How to make
Remove the fat and skins from the pork kidneys. Wash them well from the blood and cut them crosswise into thin slices. Pour cold water over them, so that it covers them well and add the teaspoons of vinegar. Leave them like that for at least 2 hours.
Separate them and wash them well again. Leave them in a strainer to drain again and during this time, prepare the sauce.
Put the garlic, onion and marinated sun-dried tomatoes in a blender with a little of the tomatoes and olive oil. Grind them into a fine consistency and add the beer, almonds and breadcrumbs. Stir well.
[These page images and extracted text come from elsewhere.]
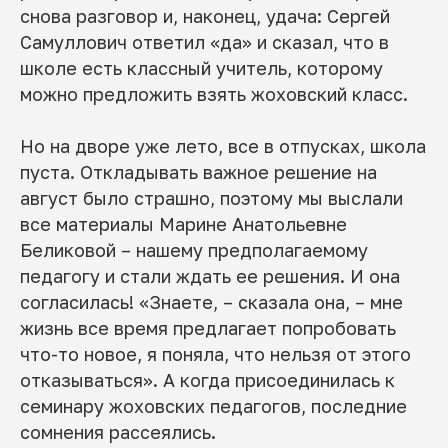
снова разговор и, наконец, удача: Сергей
Самуллович ответил «да» и сказал, что в
школе есть классный учитель, которому
можно предложить взять жоховский класс.
Но на дворе уже лето, все в отпусках, школа
пуста. Откладывать важное решение на
август было страшно, поэтому мы выслали
все материалы Марине Анатольевне
Беликовой – нашему предполагаемому
педагогу и стали ждать ее решения. И она
согласилась! «Знаете, – сказала она, – мне
жизнь все время предлагает попробовать
что-то новое, я поняла, что нельзя от этого
отказываться». А когда присоединилась к
семинару жоховских педагогов, последние
сомнения рассеялись.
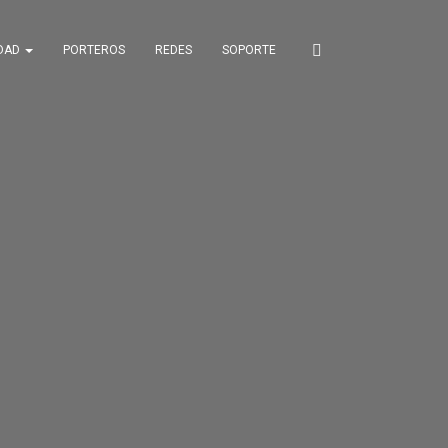
IDAD
PORTEROS
REDES
SOPORTE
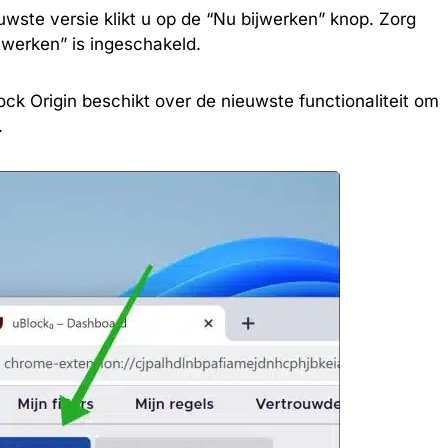
ieuwste versie klikt u op de “Nu bijwerken” knop. Zorg
ijwerken” is ingeschakeld.
lock Origin beschikt over de nieuwste functionaliteit om
.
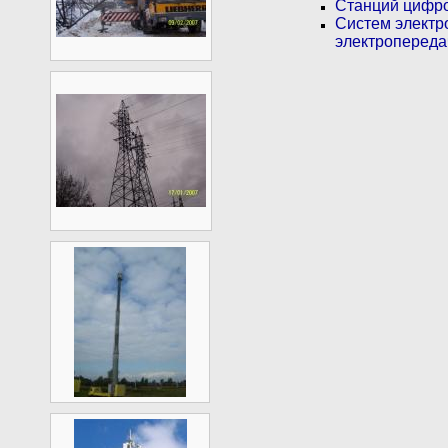
Станций цифро
Систем электр
электропереда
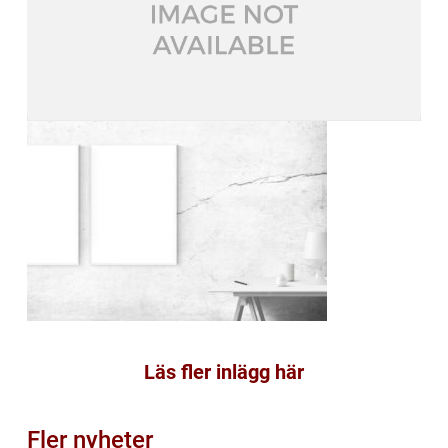
Läs fler inlägg här
Fler nyheter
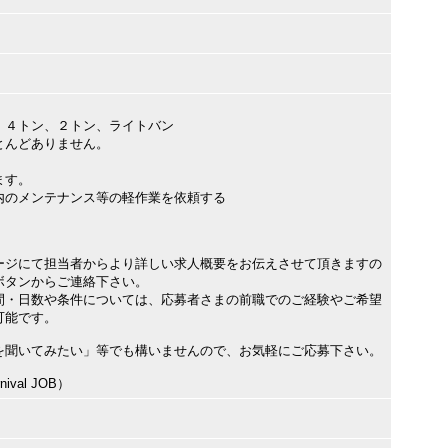
、４トン、２トン、ライトバン
とんどありません。
）
ます。
内のメンテナンス等の軽作業を依頼する
ージにて担当者からより詳しい求人概要をお伝えさせて頂きますの
ボタンからご連絡下さい。
間・日数や条件については、応募者さまの前職でのご経験やご希望
可能です。
を聞いてみたい」等でも構いませんので、お気軽にご応募下さい。
val JOB）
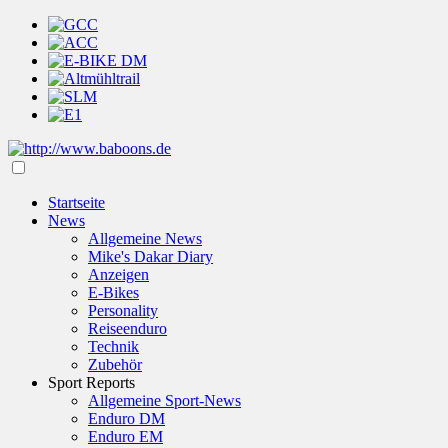
Startseite
News
Allgemeine News
Mike's Dakar Diary
Anzeigen
E-Bikes
Personality
Reiseenduro
Technik
Zubehör
Sport Reports
Allgemeine Sport-News
Enduro DM
Enduro EM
In a pan over high heat, heat half of the olive oil and cook the kidneys briefly, until they aquire an appetizing color. Pour the mixture for the sauce and the remaining olive oil and cook, until it is reduced by half - about 4 minutes.
Reduce the heat and add rosemary, black pepper and as much salt as you like. Leave them to simmer and make sure to stir occasionally. Once the sauce thickens and sticks to the kidneys, remove them from the heat and cover them with a lid for 5-6 minutes.
Add the fresh and finely chopped parsley and spring onions and serve them warm.
The appetizer would also be suitable with grated yellow cheese, Parmesan or Gouda.
The pork kidneys with dried tomato and beer sauce are ready.